Syrian Ambassador to Canada
- Incumbent
- Assumed office 15 May 2026
- President: Ahmed al-Sharaa

Governor of the Central Bank of Syria
- In office 27 March 2025 – 15 May 2026
- President: Ahmed al-Sharaa
- Preceded by: Maysaa Sabreen (Acting)
- Succeeded by: Mohammed Safwat Raslan

Personal details
- Born: 1961 (age 64–65) Damascus
- Parent: Izzat Husrieh (father)
- Education: Durham University (PhD) American University of Beirut (Executive MBA, BBA) Damascus University (LLB)
- Profession: Economist, policymaker

= Abdulkader Husrieh =

Syrian economist and official (born 1961)

Abdulkader Husrieh (عبد القادر حصرية, born 1961) is a Syrian economist and expert in public policy and economic reform. He has a background in financial consulting, monetary policy, and economic reform, and had served as the Governor of the Central Bank of Syria between March 2025 and May 2026.

== Early life and education ==
Husrieh was born in Damascus in 1961 to a Damascene family. His father, Izzat Husrieh, is considered one of the pioneers of Syrian journalism and the founder and publisher of the newspaper Al-Alam, established in 1946.

He holds a PhD in finance from Durham University in the United Kingdom, with a focus on the role of financial markets in housing finance. He also earned an executive MBA and a bachelor's degree in business administration from the American University of Beirut, as well as a bachelor's degree in law from the Damascus University.

In addition, he has completed specialized programs in tax policy and administration at the Harvard Kennedy School and in housing finance and capital markets development at the Wharton School of the University of Pennsylvania.

== Career ==
Husrieh has held various leadership positions in international and regional financial institutions. He was a partner at "Husrieh & Partners", specializing in financial consulting and economic reform. He also worked at Ernst & Young Middle East, where he served as Market Sector Leader and Director of Financial and Tax Advisory.

In 2012, he was a member of the Finance Commission of the International Federation of Red Cross and Red Crescent Societies in Geneva. He has also played a key role in shaping financial regulations in Syria, including drafting major banking laws such as the Islamic Banking Law, the Exchange Companies Law, the Leasing Law, and the Central Bank of Syria Law.

On 27 March 2025, Husrieh was appointed Governor of the Central Bank of Syria, and was sworn in on 7 April 2025.

== Contributions to Syrian financial regulation ==
Husrieh has been involved in shaping Syria’s financial landscape. He contributed to the development of regulations for the Damascus Securities Exchange and the Syrian Commission on Financial Markets and Securities, enhancing transparency and investment conditions. He also played a role in structuring regulations for the mortgage finance sector and standardizing international financial reporting in Syria.
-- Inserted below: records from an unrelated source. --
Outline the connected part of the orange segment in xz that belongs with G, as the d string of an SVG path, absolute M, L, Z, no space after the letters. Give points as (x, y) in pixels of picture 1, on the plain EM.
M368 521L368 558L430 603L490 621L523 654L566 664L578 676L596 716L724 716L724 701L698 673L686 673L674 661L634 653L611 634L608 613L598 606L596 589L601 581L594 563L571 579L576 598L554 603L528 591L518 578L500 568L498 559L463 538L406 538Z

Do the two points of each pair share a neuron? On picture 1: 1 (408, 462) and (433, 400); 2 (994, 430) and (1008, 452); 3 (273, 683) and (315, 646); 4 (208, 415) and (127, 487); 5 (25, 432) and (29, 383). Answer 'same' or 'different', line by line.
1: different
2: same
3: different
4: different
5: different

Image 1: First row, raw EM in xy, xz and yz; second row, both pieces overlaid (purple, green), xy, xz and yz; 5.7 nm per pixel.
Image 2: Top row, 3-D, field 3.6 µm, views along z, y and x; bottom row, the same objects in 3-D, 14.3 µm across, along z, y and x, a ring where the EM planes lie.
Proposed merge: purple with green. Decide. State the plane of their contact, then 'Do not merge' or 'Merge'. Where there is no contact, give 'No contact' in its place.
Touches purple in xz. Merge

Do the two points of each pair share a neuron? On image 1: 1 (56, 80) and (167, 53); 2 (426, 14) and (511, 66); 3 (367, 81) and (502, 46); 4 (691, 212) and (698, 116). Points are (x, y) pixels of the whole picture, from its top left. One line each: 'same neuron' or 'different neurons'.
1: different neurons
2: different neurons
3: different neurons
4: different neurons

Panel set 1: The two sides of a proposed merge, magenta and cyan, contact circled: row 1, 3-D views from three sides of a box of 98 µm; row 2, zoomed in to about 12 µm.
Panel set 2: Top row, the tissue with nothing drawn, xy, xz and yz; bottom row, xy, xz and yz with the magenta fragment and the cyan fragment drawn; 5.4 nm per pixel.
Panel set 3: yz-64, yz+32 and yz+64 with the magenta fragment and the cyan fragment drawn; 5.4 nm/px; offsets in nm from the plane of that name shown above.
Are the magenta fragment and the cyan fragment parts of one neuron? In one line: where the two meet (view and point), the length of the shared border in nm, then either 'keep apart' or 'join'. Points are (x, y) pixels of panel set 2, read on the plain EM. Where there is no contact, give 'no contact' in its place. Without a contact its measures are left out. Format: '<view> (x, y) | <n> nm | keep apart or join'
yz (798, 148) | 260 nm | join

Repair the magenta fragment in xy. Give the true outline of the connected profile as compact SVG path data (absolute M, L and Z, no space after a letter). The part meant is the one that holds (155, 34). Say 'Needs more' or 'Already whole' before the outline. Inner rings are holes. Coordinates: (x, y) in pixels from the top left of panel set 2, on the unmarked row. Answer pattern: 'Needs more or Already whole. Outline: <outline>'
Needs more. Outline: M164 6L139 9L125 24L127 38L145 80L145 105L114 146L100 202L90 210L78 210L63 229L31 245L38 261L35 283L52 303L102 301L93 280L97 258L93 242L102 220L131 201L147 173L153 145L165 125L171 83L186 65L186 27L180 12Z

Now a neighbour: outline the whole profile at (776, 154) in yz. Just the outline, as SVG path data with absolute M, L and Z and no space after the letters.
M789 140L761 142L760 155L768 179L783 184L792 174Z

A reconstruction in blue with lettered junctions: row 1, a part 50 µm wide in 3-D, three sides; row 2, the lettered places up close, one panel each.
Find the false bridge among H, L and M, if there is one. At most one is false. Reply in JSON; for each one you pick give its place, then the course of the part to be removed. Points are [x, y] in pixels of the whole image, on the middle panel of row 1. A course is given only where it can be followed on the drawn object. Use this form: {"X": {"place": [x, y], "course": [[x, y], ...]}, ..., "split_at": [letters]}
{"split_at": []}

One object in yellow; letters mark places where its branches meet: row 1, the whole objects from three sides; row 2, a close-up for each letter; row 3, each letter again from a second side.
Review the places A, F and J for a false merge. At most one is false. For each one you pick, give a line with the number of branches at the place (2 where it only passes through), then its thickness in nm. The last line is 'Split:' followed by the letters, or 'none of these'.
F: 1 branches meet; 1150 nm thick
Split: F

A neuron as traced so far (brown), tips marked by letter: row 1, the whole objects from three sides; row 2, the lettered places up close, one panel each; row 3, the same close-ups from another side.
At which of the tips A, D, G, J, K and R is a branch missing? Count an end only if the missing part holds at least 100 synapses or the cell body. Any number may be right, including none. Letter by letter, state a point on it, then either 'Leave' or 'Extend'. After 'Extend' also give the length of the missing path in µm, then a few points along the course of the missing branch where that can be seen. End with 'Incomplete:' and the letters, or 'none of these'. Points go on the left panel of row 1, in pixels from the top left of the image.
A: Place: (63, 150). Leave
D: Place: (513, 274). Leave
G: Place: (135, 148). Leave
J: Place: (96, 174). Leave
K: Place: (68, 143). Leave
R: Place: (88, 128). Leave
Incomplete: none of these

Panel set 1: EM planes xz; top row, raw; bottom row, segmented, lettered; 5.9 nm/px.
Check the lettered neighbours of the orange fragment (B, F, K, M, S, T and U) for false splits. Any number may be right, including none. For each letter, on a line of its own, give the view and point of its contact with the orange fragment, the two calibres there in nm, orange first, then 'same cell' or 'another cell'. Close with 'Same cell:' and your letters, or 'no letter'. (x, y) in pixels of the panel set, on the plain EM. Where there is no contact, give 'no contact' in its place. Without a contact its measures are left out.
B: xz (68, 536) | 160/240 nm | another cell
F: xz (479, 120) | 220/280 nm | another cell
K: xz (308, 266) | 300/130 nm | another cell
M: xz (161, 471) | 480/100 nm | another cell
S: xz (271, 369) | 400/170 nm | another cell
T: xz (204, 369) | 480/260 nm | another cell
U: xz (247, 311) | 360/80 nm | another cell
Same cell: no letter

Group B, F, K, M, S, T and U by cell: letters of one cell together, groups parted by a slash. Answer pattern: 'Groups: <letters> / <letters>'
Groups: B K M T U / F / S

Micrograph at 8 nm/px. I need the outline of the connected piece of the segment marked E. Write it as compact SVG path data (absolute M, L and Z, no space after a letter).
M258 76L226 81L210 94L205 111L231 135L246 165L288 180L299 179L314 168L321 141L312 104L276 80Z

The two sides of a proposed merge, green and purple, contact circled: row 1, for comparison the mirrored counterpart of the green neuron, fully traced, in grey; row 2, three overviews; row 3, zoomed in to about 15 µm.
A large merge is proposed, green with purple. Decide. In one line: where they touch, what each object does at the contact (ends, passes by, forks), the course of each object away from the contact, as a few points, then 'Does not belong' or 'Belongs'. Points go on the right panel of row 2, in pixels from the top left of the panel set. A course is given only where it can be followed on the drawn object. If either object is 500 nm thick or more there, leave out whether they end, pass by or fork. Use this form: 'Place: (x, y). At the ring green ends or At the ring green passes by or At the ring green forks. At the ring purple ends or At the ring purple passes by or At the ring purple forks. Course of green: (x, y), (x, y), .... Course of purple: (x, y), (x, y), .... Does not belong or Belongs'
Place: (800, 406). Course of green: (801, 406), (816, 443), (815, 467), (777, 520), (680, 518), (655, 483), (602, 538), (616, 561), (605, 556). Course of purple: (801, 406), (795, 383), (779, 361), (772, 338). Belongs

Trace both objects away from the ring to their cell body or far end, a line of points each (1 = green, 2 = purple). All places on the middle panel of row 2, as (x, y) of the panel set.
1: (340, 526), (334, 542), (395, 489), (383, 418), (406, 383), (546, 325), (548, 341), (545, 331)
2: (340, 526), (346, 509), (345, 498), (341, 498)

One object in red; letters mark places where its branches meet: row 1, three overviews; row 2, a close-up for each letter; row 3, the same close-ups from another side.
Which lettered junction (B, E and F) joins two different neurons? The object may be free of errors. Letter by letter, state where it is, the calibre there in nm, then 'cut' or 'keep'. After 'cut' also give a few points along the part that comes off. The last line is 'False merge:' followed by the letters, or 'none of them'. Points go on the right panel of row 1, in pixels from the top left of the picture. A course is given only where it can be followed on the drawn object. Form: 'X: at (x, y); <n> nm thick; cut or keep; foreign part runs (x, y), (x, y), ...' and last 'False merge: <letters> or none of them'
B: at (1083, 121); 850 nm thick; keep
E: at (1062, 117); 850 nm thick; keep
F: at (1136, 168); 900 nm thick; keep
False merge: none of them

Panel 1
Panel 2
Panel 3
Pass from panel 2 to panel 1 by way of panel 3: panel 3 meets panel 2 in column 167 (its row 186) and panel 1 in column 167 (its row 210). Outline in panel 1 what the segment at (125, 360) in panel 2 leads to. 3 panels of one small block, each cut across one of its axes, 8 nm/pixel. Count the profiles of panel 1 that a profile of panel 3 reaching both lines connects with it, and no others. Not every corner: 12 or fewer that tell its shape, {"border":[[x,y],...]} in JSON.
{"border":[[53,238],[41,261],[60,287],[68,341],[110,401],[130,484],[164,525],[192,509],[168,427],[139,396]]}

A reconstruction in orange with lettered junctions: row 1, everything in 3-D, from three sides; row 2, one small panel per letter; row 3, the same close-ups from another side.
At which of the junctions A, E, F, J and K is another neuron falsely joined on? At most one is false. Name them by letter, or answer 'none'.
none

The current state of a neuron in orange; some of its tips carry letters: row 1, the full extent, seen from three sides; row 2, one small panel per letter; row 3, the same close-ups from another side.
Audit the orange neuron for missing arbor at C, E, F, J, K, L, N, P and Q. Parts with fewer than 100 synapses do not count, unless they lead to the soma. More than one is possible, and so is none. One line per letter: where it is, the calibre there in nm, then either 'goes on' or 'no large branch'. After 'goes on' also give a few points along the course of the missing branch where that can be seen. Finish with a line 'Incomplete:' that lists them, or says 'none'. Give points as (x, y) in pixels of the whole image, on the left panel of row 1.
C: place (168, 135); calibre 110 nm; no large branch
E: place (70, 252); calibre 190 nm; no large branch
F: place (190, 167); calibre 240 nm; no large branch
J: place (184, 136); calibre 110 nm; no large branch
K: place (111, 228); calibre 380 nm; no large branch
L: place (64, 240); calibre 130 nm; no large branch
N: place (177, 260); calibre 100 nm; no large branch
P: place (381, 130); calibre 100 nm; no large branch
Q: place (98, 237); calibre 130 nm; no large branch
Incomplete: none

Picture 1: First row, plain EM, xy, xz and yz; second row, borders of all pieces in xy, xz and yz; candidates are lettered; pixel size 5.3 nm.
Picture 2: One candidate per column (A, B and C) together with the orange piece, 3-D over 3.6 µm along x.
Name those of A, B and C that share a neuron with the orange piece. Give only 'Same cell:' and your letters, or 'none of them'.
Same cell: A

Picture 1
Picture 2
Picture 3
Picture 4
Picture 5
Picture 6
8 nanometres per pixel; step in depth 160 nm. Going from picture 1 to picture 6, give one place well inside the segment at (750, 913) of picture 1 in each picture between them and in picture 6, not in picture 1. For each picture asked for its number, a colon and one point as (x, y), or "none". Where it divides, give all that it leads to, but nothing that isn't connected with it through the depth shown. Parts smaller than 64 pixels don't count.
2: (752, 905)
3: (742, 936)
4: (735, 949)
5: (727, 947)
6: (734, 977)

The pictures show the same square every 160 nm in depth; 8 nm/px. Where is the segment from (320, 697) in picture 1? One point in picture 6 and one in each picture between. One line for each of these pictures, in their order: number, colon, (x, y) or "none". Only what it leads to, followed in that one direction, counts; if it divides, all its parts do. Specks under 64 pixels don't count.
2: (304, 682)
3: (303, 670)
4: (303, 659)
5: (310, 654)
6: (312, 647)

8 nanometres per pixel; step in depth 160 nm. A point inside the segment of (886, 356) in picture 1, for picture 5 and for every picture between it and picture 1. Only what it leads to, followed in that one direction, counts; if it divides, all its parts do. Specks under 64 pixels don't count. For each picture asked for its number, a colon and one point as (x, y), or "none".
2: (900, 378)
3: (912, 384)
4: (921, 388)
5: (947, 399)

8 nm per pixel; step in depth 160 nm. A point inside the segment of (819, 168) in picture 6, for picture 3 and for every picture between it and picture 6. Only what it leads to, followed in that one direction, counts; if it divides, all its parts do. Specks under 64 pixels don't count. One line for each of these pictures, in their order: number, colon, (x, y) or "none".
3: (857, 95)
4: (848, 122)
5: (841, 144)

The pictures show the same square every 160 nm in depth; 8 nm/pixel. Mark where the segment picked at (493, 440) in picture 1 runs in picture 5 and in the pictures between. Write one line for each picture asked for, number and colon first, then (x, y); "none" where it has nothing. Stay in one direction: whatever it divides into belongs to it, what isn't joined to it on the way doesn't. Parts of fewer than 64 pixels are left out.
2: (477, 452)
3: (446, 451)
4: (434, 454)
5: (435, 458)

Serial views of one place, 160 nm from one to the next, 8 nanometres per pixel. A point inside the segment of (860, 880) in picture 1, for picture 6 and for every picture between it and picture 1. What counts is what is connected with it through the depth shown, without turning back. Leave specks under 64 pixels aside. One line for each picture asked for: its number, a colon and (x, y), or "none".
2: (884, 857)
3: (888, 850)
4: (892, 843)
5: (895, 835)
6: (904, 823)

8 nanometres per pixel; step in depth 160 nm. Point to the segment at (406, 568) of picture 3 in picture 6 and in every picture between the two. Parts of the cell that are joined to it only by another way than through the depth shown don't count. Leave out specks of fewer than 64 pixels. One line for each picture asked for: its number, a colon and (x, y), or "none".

His expertise in financial reform has been recognized internationally, with contributions to policy development in collaboration with the World Bank and the United Nations Development Programme (UNDP). He was involved in drafting Syria’s Public-Private Partnership Law and its regulatory framework.

== Publications and writing ==
Husrieh has written on economic policies, banking regulations, and financial reform. His articles have been published in Al-Watan, Al-Thawra, Baladna, Syria Today, and Al-Majalla.